Updated

A United Nations employee was arrested Monday on charges that he and two others used U.N. letterhead to gain permission for foreigners to enter the country illegally, prosecutors announced.

Vyacheslav Manokhin, a U.N. employee based in Manhattan, was accused of helping numerous non-U.S. citizens enter the country illegally by providing fraudulent documents so they could obtain visas to attend conferences that either did not exist or which they did not attend.

The charges in the scheme, which prosecutors said lasted from April 2005 until the present, were outlined in a criminal complaint filed in U.S. District Court in Manhattan.

Manokhin, 45, a citizen of the Russian Federation who lives in Connecticut, was scheduled to appear in court later Monday.

He was charged with conspiracy to commit fraud with regard to immigration documents, a charge which can result in a maximum punishment of five years in prison.

According to court documents, Manokhin used his U.N. position to make it appear as though the U.N. supported the visa applications so that foreign nationals could enter the United States to attend conferences organized by non-government organizations or the United Nations itself.

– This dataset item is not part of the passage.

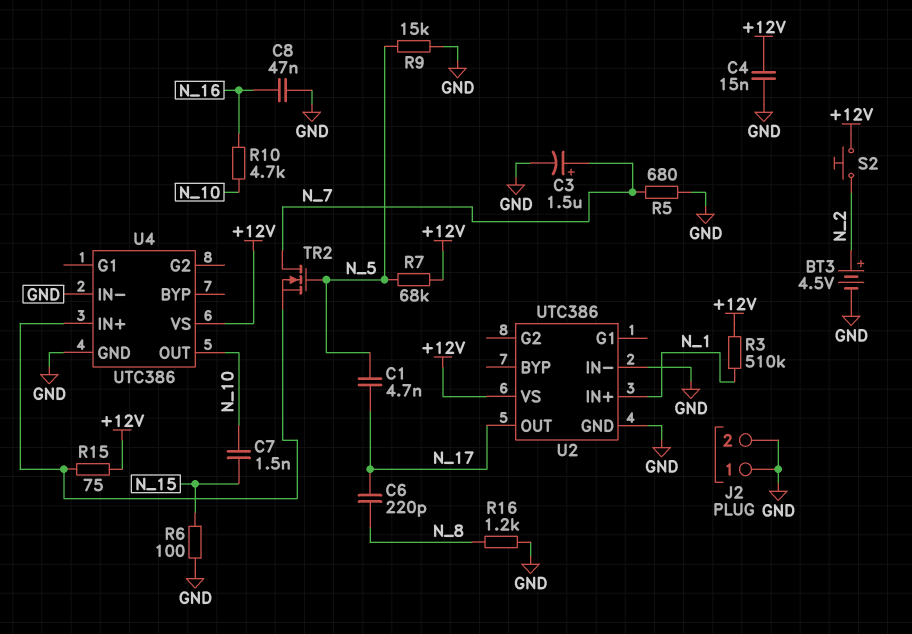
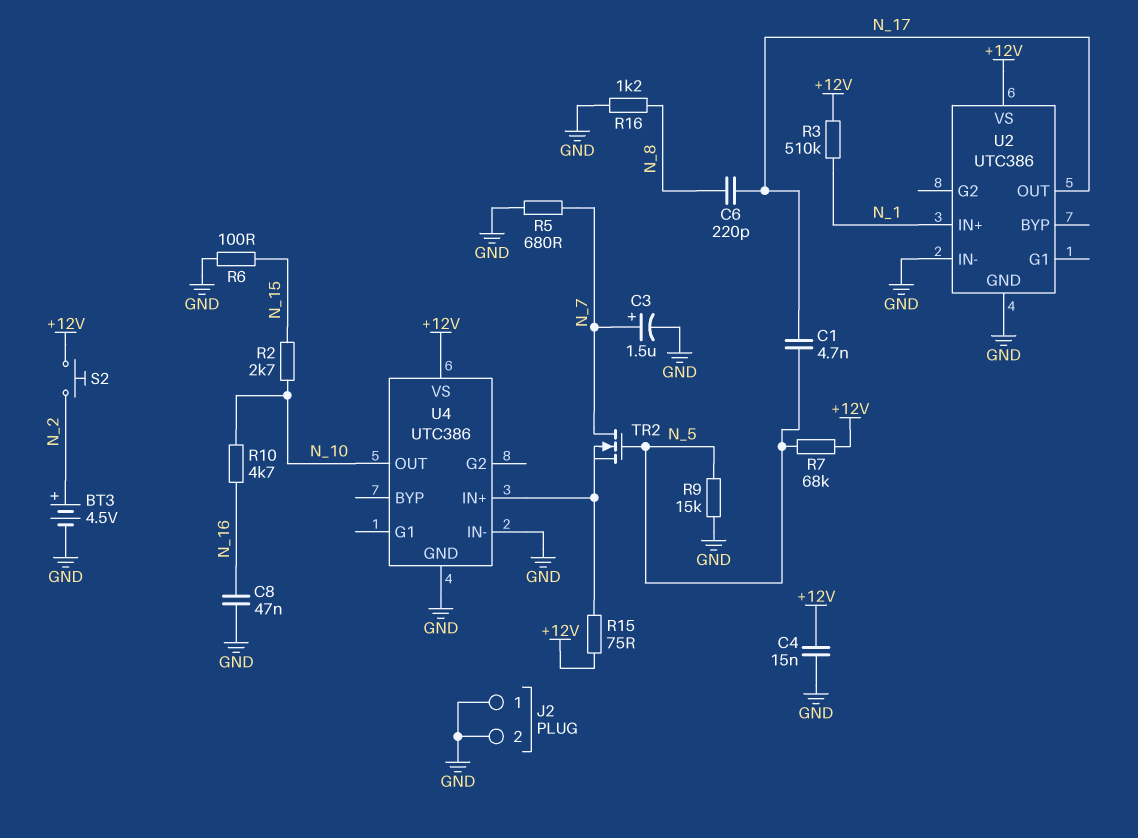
C7: 1.5nF (N_10, N_15) -> none
R2: none -> 2.7k (N_10, N_15)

In most instances, prosecutors said, the foreign national was successful in obtaining a visa.

Prosecutors said Manokhin himself admitted to a U.N. investigator that he had allowed a foreigner to use his U.N. telephone number as a contact number on immigration documents and that he would say that visa applicants were legitimate U.N. conference attendees if anyone asked.

Robert Sikorski, a lawyer for Manokhin, did not immediately return a telephone message for comment.